(Data extracted from a collection)
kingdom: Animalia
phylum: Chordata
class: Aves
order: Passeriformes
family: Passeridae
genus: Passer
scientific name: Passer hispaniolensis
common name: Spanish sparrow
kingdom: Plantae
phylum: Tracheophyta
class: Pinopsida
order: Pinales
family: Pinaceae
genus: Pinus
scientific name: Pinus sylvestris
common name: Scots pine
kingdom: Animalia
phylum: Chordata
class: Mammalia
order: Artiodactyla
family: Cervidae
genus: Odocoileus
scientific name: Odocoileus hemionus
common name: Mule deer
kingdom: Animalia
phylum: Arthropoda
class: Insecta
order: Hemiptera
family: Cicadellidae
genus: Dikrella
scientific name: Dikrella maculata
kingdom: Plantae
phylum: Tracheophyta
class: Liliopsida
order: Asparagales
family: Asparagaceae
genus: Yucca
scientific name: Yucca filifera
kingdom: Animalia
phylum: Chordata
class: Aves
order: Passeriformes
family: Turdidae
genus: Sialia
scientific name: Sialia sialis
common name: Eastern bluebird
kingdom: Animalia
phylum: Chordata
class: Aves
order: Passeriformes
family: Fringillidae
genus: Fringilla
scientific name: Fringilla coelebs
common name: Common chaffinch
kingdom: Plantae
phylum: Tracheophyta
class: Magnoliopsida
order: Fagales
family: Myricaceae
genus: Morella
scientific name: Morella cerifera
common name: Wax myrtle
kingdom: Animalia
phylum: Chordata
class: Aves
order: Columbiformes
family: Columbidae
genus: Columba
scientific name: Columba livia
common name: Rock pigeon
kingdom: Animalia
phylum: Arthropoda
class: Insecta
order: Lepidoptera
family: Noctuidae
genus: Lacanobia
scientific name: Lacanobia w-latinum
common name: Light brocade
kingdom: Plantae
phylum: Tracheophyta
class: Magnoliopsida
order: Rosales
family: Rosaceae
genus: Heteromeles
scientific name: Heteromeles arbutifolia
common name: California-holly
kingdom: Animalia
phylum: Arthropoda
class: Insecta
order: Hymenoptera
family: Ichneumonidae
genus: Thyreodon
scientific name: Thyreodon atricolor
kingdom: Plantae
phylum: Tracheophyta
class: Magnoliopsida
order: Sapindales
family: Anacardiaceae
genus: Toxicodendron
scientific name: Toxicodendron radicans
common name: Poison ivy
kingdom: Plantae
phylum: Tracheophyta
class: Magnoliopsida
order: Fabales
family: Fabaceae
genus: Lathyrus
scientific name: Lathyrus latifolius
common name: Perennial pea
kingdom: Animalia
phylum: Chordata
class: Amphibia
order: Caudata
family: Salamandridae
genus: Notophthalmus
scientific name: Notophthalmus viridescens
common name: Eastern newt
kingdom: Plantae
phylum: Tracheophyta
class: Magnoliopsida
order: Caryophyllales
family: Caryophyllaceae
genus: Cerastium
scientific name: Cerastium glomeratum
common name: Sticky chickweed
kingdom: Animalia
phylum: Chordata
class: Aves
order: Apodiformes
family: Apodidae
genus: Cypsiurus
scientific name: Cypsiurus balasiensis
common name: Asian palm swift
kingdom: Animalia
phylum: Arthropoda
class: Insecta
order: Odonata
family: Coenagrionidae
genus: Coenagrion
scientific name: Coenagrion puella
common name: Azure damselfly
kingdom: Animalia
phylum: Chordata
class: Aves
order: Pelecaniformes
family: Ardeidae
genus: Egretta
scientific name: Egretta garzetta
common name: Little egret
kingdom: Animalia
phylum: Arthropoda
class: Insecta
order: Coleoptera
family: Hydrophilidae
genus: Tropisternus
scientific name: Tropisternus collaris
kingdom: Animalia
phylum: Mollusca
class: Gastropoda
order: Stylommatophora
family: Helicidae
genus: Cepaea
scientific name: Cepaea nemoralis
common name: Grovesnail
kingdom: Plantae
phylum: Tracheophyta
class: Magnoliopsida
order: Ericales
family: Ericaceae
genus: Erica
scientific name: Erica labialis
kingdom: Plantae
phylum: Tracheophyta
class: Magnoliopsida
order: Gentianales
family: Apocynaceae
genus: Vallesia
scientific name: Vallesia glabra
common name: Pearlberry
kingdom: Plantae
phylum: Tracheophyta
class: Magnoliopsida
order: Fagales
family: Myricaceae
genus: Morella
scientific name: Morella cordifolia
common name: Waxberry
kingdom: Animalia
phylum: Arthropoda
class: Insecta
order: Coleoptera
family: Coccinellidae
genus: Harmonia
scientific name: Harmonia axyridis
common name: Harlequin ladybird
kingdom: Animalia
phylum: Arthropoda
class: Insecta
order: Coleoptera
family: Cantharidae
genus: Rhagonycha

= STATED TASK =
Relabel "common name" as "vernacular name" in the lines starting with the line that contains "scientific name: Lacanobia w-latinum" and going on through the line that contains "common name: California-holly". Give only those lines, with everything else left as it is.

= ANSWER TO THE PROBLEM =
scientific name: Lacanobia w-latinum
vernacular name: Light brocade
kingdom: Plantae
phylum: Tracheophyta
class: Magnoliopsida
order: Rosales
family: Rosaceae
genus: Heteromeles
scientific name: Heteromeles arbutifolia
vernacular name: California-holly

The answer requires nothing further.